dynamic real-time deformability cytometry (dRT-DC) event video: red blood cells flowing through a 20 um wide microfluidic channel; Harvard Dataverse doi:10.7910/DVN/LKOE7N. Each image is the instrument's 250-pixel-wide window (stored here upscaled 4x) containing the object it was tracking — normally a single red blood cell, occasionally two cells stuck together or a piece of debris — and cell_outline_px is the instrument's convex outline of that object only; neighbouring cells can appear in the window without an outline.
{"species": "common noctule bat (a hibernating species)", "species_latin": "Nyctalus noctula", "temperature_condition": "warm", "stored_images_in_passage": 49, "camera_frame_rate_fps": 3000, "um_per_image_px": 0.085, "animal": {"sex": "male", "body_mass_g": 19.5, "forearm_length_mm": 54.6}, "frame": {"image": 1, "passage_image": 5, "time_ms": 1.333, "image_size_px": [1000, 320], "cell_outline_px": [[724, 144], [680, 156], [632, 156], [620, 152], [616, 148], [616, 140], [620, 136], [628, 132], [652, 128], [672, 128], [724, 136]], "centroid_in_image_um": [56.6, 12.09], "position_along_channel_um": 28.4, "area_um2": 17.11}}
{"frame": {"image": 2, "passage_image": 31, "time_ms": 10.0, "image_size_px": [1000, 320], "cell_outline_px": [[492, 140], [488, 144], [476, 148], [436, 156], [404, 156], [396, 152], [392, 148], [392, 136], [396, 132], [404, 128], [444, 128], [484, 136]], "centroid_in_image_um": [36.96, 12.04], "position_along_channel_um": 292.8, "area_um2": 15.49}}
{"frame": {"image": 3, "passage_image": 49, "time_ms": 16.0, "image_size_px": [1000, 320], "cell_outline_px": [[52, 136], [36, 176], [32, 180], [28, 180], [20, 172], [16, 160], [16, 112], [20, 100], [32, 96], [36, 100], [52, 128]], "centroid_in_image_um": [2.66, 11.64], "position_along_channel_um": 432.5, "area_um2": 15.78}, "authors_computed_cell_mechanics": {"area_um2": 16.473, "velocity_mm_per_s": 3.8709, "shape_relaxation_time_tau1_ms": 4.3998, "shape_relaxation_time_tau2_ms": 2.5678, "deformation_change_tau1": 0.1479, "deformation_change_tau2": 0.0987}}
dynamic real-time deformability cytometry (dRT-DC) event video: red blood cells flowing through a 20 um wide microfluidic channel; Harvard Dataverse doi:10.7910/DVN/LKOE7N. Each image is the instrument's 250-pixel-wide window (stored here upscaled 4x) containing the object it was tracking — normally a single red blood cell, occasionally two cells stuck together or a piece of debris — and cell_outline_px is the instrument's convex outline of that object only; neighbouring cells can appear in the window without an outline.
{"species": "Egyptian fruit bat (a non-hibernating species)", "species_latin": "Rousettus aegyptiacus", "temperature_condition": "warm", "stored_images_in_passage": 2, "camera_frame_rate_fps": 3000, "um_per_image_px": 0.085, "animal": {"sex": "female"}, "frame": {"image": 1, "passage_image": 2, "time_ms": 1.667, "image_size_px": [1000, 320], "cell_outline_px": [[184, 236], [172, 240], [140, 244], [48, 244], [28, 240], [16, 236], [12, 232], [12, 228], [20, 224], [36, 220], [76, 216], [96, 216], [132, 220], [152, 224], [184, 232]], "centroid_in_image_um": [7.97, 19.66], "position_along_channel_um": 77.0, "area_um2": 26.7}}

**Directions**
Exactly reproduce all of the entries.

**Answer for the task**
dynamic real-time deformability cytometry (dRT-DC) event video: red blood cells flowing through a 20 um wide microfluidic channel; Harvard Dataverse doi:10.7910/DVN/LKOE7N. Each image is the instrument's 250-pixel-wide window (stored here upscaled 4x) containing the object it was tracking — normally a single red blood cell, occasionally two cells stuck together or a piece of debris — and cell_outline_px is the instrument's convex outline of that object only; neighbouring cells can appear in the window without an outline.
{"species": "common noctule bat (a hibernating species)", "species_latin": "Nyctalus noctula", "temperature_condition": "warm", "stored_images_in_passage": 49, "camera_frame_rate_fps": 3000, "um_per_image_px": 0.085, "animal": {"sex": "male", "body_mass_g": 19.5, "forearm_length_mm": 54.6}, "frame": {"image": 1, "passage_image": 5, "time_ms": 1.333, "image_size_px": [1000, 320], "cell_outline_px": [[724, 144], [680, 156], [632, 156], [620, 152], [616, 148], [616, 140], [620, 136], [628, 132], [652, 128], [672, 128], [724, 136]], "centroid_in_image_um": [56.6, 12.09], "position_along_channel_um": 28.4, "area_um2": 17.11}}
{"frame": {"image": 2, "passage_image": 31, "time_ms": 10.0, "image_size_px": [1000, 320], "cell_outline_px": [[492, 140], [488, 144], [476, 148], [436, 156], [404, 156], [396, 152], [392, 148], [392, 136], [396, 132], [404, 128], [444, 128], [484, 136]], "centroid_in_image_um": [36.96, 12.04], "position_along_channel_um": 292.8, "area_um2": 15.49}}
{"frame": {"image": 3, "passage_image": 49, "time_ms": 16.0, "image_size_px": [1000, 320], "cell_outline_px": [[52, 136], [36, 176], [32, 180], [28, 180], [20, 172], [16, 160], [16, 112], [20, 100], [32, 96], [36, 100], [52, 128]], "centroid_in_image_um": [2.66, 11.64], "position_along_channel_um": 432.5, "area_um2": 15.78}, "authors_computed_cell_mechanics": {"area_um2": 16.473, "velocity_mm_per_s": 3.8709, "shape_relaxation_time_tau1_ms": 4.3998, "shape_relaxation_time_tau2_ms": 2.5678, "deformation_change_tau1": 0.1479, "deformation_change_tau2": 0.0987}}
dynamic real-time deformability cytometry (dRT-DC) event video: red blood cells flowing through a 20 um wide microfluidic channel; Harvard Dataverse doi:10.7910/DVN/LKOE7N. Each image is the instrument's 250-pixel-wide window (stored here upscaled 4x) containing the object it was tracking — normally a single red blood cell, occasionally two cells stuck together or a piece of debris — and cell_outline_px is the instrument's convex outline of that object only; neighbouring cells can appear in the window without an outline.
{"species": "Egyptian fruit bat (a non-hibernating species)", "species_latin": "Rousettus aegyptiacus", "temperature_condition": "warm", "stored_images_in_passage": 2, "camera_frame_rate_fps": 3000, "um_per_image_px": 0.085, "animal": {"sex": "female"}, "frame": {"image": 1, "passage_image": 2, "time_ms": 1.667, "image_size_px": [1000, 320], "cell_outline_px": [[184, 236], [172, 240], [140, 244], [48, 244], [28, 240], [16, 236], [12, 232], [12, 228], [20, 224], [36, 220], [76, 216], [96, 216], [132, 220], [152, 224], [184, 232]], "centroid_in_image_um": [7.97, 19.66], "position_along_channel_um": 77.0, "area_um2": 26.7}}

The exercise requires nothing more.